**The input**.
══════════════════════════════

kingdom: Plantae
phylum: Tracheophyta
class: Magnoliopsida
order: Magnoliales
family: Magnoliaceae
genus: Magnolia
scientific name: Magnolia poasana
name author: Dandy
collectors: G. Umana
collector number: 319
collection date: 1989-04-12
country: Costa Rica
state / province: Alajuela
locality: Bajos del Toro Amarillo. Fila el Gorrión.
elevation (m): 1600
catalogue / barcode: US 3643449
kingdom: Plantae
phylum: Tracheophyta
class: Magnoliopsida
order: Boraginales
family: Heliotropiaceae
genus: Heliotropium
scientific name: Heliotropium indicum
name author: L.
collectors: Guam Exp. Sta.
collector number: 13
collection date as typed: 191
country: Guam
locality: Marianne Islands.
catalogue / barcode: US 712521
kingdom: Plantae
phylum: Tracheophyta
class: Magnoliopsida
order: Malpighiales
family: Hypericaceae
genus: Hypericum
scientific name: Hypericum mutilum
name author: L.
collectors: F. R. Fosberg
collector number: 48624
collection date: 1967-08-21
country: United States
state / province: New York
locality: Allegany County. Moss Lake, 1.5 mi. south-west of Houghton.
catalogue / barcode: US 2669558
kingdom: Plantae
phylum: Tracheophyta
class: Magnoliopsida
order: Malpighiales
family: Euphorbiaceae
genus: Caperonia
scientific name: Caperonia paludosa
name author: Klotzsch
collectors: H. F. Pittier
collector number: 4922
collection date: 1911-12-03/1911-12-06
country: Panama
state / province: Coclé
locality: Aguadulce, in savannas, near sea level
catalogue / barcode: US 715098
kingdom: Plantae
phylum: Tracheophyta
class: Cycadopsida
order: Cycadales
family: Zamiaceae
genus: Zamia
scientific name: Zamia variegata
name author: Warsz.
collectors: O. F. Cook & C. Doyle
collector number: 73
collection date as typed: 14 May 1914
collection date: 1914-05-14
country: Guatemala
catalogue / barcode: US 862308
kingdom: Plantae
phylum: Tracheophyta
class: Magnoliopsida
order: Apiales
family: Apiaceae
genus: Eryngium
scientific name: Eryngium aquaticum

══════════════════════════════

**Task statement**.
Please pick out every line in the rows above that contains the word "author" and copy each of those lines in full.

**In response**.
name author: Dandy
name author: L.
name author: L.
name author: Klotzsch
name author: Warsz.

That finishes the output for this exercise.